A line containing "is an immunohistochemistry" appears in the material below. Return exactly every line from the first through that one, and only those.

STORED DATA:

>>>>

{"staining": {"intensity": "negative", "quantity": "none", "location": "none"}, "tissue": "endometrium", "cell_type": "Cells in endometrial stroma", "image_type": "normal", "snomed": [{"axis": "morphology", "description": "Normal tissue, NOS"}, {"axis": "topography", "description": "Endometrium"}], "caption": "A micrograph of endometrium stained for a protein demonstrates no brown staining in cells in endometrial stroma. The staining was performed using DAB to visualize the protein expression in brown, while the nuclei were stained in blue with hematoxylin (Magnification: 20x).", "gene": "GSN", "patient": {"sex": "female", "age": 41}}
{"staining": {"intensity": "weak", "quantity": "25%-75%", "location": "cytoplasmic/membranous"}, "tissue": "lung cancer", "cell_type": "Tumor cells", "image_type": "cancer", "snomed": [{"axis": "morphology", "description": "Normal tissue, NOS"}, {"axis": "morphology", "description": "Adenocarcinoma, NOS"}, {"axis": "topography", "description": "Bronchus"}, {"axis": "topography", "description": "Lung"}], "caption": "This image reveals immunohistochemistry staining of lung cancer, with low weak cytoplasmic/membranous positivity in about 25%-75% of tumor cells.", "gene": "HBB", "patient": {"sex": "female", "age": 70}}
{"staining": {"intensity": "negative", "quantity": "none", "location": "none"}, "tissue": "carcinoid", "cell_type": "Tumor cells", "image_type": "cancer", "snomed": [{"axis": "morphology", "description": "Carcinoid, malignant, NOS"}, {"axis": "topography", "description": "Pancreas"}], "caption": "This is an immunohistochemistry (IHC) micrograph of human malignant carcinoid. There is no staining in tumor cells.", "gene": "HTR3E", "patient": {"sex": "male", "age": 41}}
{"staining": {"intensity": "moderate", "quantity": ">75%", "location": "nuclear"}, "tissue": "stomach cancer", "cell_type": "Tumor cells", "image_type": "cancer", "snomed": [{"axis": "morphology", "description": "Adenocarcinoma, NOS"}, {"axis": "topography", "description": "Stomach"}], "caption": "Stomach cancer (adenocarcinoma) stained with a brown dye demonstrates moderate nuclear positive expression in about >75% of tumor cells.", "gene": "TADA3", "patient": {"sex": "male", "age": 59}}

<<<<

SOLVED PROBLEM:
{"staining": {"intensity": "negative", "quantity": "none", "location": "none"}, "tissue": "endometrium", "cell_type": "Cells in endometrial stroma", "image_type": "normal", "snomed": [{"axis": "morphology", "description": "Normal tissue, NOS"}, {"axis": "topography", "description": "Endometrium"}], "caption": "A micrograph of endometrium stained for a protein demonstrates no brown staining in cells in endometrial stroma. The staining was performed using DAB to visualize the protein expression in brown, while the nuclei were stained in blue with hematoxylin (Magnification: 20x).", "gene": "GSN", "patient": {"sex": "female", "age": 41}}
{"staining": {"intensity": "weak", "quantity": "25%-75%", "location": "cytoplasmic/membranous"}, "tissue": "lung cancer", "cell_type": "Tumor cells", "image_type": "cancer", "snomed": [{"axis": "morphology", "description": "Normal tissue, NOS"}, {"axis": "morphology", "description": "Adenocarcinoma, NOS"}, {"axis": "topography", "description": "Bronchus"}, {"axis": "topography", "description": "Lung"}], "caption": "This image reveals immunohistochemistry staining of lung cancer, with low weak cytoplasmic/membranous positivity in about 25%-75% of tumor cells.", "gene": "HBB", "patient": {"sex": "female", "age": 70}}
{"staining": {"intensity": "negative", "quantity": "none", "location": "none"}, "tissue": "carcinoid", "cell_type": "Tumor cells", "image_type": "cancer", "snomed": [{"axis": "morphology", "description": "Carcinoid, malignant, NOS"}, {"axis": "topography", "description": "Pancreas"}], "caption": "This is an immunohistochemistry (IHC) micrograph of human malignant carcinoid. There is no staining in tumor cells.", "gene": "HTR3E", "patient": {"sex": "male", "age": 41}}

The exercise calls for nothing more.